Blues Festival and Blue Skies in Beijing

Circle of Blue’s senior editor will be filing reports from China for the next three weeks. See what he has to say about Beijing’s Blues Festival and a beautiful blue-sky day.

Beijing Blues Festival Choke Point China Circle of Blue Keith Schneider

Photo © Keith Schneider / Circle of Blue
Beijing’s Blues Festival is a pleasant surprise.

BEIJING, China — On Saturday evening here in China’s capital and second-largest city, the music of Wilson Pickett and B.B. King, Muddy Waters and Sam and Dave, poured from the arts district in a new area of town. In a city this, big it’s easy to expect excellent musicians. But the Chinese lead singers, sweating out the lyrics in English — “Ride, Sally Ride!” — was a surprise.

Beijing will do that to Americans. Surprise them with talent, scale and class, and the managed frenzy of so many people so driven to get there, somewhere, anywhere. 

I am in China for three weeks, along with Nadya Ivanova of the Circle of Blue staff, to conduct research for our next Choke Point: China report later this year. My trip takes me to central, northeast, coastal, and southwest China to understand more about this nation’s confrontation between diminishing freshwater reserves and rising demand for grain and energy. Our work is undertaken with the expert help of Jennifer Turner, director of the China Environment Forum of the Woodrow Wilson International Center for Scholars in Washington, D.C.

Beijing Blues Festival Choke Point China Circle of Blue Keith Schneider

Photo © Keith Schneider / Circle of Blue
Cars and bikes stream through Beijing’s busy streets on a beautiful day with blue skies.
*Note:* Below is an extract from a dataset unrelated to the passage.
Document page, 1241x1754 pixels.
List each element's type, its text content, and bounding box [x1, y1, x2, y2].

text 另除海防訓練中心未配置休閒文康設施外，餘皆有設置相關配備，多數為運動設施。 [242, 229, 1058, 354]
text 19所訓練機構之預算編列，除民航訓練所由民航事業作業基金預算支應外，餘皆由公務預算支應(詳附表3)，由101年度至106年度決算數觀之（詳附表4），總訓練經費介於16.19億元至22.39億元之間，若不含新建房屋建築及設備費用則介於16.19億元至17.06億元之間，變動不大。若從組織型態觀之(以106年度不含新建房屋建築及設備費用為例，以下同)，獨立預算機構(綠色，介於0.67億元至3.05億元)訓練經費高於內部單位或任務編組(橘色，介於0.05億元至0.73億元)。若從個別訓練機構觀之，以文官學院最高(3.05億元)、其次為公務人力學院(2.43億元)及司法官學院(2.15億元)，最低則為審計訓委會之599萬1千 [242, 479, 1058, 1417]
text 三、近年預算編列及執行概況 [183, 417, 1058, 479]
This is my fifth trip to China (and my fourth to Beijing) in 20 months. As in previous trips, the world’s largest nation is keenly interesting. Yesterday, I was surprised again. The sky was blue. Authentic blue. Bluer than I’ve seen in all the days and in all the provinces (9 so far) that I’ve visited here. Blue like it gets in Michigan and Chicago and New York. When the Chinese figure out, as we did in the United States, how to limit emissions and clear the skies, they’re going to discover how beautiful their biggest cities really are, and how scenic their countryside can be. 

On a warm and bright day — like yesterday, when Beijing was aflame in colors that most of the city’s residents only see episodically, when the smog clears and the light of the sun has a Mediterranean intensity — Beijing is a striking city, full of architecturally distinguished glass and steel buildings, fronted by big flower gardens and 12-lane boulevards just paved black. 

Right now, the cities and rural areas here exist in a haze that obscures, a veil of dust and pollution, that most days treats the sun as a dull orange disc and keeps the mountains hidden. But on a beautiful blue sky day, the full measure of a city that is Beijing, and a modernizing nation that is China, is more fully revealed.